XML 33 R22.htm IDEA: XBRL DOCUMENT v3.19.2
Commitments and Contingencies
6 Months Ended
Jun. 30, 2019
Commitments and Contingencies Disclosure [Abstract]  
Commitments and Contingencies
Commitments and Contingencies
On February 7, 2007, in an action styled White Plains Plaza Realty, LLC v. TSI LLC et al., the landlord of one of TSI LLC’s former health and fitness clubs filed a lawsuit in the Appellate Division, Second Department of the Supreme Court of the State of New York against it and two of its health club subsidiaries alleging, among other things, breach of lease in connection with the decision to close the club located in a building owned by the plaintiff and leased to a subsidiary of TSI LLC, the tenant, and take additional space in a nearby facility leased by another subsidiary of TSI LLC. Following a determination of an initial award, which TSI LLC and the tenant have paid in full, the landlord appealed the trial court’s award of damages, and on August 29, 2011, an additional award (amounting to approximately $900) (the “Additional Award”), was entered against the tenant, which has recorded a liability. Separately, TSI LLC is party to an agreement with a third-party developer, which by its terms provides indemnification for the full amount of any liability of any nature arising out of the lease described above, including attorneys’ fees incurred to enforce the indemnity. As a result, the developer reimbursed TSI LLC and the tenant the amount of the initial award in installments over time and also agreed to be responsible for the payment of the Additional Award, and the tenant has recorded a receivable related to the indemnification for the Additional Award. The developer and the landlord are currently litigating the payment of the Additional Award and judgment was entered against the developer on June 5, 2013, in the amount of approximately $1,000, plus interest, which judgment was upheld by the appellate court on April 29, 2015. TSI LLC does not believe it is probable that TSI LLC will be required to pay for any amount of the Additional Award.
In June 2019 a consultant of the company commenced an arbitration seeking to recover, inter alia, consulting fees due to him under his Consulting Agreement which expires in October 2020. This case is in its infancy stages, without the Company having had the benefit of discovery, as such the outcome is uncertain. The Company intends to vigorously defend this matter and believes it has meritorious defenses to the claims asserted.
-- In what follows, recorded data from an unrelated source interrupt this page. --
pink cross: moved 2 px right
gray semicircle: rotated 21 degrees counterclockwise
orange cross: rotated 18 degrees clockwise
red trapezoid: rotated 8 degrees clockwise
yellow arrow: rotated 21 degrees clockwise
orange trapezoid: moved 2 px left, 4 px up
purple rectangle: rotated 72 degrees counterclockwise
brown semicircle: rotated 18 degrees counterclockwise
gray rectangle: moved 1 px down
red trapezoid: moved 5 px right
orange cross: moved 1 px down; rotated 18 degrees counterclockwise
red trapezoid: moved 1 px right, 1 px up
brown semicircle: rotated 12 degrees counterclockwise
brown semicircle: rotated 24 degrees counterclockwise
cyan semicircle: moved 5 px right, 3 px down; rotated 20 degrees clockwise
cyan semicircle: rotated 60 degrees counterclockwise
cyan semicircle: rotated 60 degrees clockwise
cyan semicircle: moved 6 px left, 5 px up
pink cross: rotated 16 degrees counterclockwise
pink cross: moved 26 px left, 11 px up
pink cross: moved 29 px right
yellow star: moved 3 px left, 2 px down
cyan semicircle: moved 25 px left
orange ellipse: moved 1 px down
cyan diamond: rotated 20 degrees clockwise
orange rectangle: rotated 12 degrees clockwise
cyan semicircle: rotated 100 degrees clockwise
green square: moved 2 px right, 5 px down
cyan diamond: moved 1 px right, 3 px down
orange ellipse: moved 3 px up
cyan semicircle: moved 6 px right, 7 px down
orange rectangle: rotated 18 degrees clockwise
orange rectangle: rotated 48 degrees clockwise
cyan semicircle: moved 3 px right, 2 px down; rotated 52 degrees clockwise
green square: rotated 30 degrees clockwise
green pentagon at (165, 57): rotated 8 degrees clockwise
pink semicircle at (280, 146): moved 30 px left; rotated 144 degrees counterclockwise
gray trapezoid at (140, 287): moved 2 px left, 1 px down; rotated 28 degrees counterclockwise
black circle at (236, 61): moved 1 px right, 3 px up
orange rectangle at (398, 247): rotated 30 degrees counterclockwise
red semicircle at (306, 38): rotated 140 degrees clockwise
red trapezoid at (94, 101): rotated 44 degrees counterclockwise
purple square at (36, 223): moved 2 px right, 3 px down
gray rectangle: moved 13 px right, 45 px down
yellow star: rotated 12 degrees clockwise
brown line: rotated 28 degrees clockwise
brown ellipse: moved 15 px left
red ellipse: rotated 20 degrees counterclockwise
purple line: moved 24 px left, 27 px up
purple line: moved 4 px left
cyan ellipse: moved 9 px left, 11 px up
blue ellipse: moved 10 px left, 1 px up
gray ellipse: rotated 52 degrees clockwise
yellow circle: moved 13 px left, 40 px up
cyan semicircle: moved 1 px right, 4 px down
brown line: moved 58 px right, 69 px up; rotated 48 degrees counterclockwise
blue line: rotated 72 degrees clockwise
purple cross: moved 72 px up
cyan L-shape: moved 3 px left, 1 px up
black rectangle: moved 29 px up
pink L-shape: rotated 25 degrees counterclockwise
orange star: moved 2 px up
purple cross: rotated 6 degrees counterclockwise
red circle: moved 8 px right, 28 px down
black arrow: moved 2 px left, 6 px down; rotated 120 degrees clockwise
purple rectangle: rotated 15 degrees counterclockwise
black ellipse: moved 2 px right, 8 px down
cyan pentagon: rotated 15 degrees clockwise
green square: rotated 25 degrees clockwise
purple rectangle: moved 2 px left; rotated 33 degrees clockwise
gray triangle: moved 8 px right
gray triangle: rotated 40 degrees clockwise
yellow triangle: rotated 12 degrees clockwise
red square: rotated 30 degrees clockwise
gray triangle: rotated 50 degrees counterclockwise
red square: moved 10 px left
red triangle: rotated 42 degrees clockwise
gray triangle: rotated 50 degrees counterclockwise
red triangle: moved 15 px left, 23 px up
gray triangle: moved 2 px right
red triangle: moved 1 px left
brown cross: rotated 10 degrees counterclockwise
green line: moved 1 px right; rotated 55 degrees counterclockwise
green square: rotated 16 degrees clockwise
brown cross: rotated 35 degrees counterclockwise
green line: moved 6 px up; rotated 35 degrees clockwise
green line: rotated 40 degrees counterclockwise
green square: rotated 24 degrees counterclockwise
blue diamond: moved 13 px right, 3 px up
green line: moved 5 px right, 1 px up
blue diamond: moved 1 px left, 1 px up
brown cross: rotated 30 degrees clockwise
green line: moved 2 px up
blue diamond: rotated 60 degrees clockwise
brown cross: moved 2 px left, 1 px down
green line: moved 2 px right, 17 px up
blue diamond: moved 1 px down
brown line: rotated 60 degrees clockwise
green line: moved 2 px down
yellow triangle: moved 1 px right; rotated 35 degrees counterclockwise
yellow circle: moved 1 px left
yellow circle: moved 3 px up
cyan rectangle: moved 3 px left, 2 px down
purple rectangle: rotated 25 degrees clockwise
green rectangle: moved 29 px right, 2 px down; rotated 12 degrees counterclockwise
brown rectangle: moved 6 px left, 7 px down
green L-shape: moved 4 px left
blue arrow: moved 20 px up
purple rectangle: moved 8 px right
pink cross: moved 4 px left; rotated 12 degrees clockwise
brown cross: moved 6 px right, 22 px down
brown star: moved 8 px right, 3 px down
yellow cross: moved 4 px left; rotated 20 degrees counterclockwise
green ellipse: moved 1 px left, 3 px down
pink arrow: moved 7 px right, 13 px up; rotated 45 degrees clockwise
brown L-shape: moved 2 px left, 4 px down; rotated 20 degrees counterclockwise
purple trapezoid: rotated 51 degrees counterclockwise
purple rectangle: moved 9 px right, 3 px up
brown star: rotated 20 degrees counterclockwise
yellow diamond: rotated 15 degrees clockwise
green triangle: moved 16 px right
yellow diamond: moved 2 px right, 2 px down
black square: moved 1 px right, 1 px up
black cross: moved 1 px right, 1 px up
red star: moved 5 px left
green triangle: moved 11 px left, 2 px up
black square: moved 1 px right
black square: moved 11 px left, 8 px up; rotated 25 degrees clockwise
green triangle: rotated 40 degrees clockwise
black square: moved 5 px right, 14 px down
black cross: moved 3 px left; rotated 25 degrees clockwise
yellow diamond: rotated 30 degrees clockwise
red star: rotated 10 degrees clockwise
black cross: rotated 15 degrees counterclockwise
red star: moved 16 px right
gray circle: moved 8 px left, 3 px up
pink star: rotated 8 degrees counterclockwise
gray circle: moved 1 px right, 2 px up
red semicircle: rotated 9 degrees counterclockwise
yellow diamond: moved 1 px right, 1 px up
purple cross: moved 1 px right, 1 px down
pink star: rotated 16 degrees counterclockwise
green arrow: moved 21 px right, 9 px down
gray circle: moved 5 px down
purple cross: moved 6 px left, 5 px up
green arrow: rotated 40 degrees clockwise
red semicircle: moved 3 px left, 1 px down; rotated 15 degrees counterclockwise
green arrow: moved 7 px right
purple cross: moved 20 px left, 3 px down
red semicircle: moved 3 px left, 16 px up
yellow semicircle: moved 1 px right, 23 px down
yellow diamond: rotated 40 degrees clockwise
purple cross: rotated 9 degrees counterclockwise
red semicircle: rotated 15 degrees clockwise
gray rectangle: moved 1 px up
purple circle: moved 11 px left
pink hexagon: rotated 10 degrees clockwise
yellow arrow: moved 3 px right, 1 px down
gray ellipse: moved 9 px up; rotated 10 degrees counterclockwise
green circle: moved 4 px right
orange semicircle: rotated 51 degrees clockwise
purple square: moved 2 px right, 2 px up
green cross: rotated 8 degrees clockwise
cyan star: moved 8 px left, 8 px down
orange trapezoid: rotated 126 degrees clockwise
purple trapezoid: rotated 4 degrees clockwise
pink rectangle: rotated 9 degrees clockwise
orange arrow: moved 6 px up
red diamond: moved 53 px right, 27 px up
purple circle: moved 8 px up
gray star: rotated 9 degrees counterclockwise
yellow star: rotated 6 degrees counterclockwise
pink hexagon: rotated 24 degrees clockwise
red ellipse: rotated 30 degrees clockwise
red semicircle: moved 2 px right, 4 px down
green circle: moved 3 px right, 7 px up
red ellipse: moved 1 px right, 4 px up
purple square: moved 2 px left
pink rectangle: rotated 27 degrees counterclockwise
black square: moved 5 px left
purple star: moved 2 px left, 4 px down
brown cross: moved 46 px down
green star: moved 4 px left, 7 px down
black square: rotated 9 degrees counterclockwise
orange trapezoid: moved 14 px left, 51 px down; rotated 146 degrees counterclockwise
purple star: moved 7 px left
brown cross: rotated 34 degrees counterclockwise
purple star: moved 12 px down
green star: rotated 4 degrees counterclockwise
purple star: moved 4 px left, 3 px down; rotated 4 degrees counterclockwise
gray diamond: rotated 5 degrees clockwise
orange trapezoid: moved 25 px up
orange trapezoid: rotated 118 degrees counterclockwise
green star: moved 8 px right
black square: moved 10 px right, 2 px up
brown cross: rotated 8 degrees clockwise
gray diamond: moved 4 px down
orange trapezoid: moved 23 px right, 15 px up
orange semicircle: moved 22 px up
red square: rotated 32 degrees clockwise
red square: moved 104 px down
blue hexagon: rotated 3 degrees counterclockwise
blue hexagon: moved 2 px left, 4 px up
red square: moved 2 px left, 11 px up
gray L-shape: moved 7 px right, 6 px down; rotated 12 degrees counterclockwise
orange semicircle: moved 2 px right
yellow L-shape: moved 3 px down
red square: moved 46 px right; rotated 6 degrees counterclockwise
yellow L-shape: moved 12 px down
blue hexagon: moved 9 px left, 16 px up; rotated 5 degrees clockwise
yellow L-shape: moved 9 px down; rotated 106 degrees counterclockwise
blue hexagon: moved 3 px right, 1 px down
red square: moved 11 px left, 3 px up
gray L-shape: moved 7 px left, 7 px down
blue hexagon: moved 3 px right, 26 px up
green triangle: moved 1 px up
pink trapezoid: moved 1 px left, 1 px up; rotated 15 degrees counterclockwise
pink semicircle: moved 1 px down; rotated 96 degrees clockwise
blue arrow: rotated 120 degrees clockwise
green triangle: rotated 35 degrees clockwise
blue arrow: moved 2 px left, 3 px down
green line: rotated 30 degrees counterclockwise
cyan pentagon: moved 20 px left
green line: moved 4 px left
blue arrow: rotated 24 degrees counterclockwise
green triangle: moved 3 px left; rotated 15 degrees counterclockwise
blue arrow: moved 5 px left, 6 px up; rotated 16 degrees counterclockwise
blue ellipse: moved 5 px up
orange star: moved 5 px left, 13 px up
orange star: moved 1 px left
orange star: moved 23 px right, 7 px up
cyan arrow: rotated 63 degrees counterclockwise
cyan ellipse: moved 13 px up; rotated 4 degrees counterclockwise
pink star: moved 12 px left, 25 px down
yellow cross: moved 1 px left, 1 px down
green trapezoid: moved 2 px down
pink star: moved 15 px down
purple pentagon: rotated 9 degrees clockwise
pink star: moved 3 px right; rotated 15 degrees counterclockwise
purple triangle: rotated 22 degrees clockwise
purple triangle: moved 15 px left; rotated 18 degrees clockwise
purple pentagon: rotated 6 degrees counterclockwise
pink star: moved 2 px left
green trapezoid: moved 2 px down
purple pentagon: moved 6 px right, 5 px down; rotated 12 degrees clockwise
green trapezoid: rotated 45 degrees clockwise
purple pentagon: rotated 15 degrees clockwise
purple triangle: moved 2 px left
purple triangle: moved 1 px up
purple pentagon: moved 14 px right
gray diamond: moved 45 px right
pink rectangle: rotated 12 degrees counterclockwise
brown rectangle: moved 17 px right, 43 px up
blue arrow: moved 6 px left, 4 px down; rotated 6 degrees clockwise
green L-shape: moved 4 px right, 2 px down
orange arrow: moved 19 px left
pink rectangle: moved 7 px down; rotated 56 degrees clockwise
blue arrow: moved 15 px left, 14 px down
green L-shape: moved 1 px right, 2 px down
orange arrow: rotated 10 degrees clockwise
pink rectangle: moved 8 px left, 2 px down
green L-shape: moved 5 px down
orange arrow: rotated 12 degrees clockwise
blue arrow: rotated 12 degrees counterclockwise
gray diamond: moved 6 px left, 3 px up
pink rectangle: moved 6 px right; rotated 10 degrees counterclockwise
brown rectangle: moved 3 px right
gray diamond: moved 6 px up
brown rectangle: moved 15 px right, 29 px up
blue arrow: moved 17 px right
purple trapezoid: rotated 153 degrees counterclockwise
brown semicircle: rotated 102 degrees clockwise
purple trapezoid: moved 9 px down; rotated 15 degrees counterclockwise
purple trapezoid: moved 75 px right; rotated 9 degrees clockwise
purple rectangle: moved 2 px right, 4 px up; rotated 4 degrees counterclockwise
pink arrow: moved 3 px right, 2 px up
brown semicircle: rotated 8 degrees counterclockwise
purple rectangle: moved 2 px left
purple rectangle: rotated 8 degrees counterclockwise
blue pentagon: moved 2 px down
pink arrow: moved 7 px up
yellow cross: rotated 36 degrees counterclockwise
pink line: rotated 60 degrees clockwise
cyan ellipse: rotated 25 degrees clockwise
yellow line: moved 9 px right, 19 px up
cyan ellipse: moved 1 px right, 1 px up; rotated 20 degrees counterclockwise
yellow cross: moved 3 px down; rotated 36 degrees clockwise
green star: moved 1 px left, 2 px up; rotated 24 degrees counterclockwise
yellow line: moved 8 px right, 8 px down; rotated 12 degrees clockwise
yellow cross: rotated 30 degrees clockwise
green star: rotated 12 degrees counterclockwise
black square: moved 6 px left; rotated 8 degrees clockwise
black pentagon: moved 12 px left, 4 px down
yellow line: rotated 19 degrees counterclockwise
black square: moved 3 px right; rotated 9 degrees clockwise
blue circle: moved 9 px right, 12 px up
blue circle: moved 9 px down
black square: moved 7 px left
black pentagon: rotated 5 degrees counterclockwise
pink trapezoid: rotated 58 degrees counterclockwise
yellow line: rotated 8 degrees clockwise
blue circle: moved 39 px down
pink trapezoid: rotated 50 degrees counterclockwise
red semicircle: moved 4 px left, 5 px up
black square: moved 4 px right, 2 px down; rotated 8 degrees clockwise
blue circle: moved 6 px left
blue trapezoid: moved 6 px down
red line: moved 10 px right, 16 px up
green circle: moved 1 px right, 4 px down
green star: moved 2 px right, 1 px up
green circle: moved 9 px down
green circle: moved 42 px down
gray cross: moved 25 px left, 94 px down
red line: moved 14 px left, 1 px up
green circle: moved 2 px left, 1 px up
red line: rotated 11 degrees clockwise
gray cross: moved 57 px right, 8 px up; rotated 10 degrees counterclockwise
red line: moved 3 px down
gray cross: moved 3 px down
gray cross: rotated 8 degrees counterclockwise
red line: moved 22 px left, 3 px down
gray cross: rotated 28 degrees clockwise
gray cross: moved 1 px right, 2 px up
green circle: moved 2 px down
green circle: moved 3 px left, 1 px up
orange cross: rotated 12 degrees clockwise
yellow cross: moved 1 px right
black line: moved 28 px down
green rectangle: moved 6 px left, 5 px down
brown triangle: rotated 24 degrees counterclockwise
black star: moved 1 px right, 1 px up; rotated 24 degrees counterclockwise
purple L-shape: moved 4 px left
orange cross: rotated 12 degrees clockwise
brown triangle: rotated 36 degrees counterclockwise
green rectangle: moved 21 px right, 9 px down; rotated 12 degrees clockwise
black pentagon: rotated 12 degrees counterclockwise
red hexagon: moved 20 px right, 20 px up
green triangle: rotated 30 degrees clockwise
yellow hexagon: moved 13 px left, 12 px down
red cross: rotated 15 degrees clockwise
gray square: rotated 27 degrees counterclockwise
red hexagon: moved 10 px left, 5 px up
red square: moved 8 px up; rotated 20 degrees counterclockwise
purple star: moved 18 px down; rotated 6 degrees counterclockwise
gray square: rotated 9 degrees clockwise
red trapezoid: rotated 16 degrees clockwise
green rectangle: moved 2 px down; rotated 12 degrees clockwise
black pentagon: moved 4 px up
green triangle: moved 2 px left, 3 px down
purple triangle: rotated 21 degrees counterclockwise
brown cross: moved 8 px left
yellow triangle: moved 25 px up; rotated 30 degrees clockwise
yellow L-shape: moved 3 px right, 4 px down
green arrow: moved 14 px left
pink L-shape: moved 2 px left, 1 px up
In addition to the litigations discussed above, the Company is involved in various other lawsuits, claims and proceedings incidental to the ordinary course of business, including personal injury, landlord tenant disputes, construction matters, employee and member relations, and Telephone Consumer Protection Act claims (a number of which purport to represent a class and one of which was brought by the Washington, D.C. Attorney General’s Office). The results of litigation are inherently unpredictable. Any claims against the Company, whether meritorious or not, could be time consuming, result in costly litigation, require significant amounts of management time and result in diversion of significant resources. The results of these other lawsuits, claims and proceedings cannot be predicted with certainty. The Company establishes accruals for loss contingencies when it has determined that a loss is probable and that the amount of loss, or range of loss, can be reasonably estimated. Any such accruals are adjusted thereafter as appropriate to reflect changes in circumstances. The Company concluded that an accrual for any such matters is not required as of June 30, 2019.
The Company assigned its interest, and is contingently liable, under a real estate lease. This lease expires in 2020. As of June 30, 2019, the undiscounted payments the Company could be required to make in the event of non-payment by the primary lessee was approximately $631. The Company has not recorded a liability with respect to this guarantee obligation as of June 30, 2019 as it concluded that payment under this lease guarantee was not probable.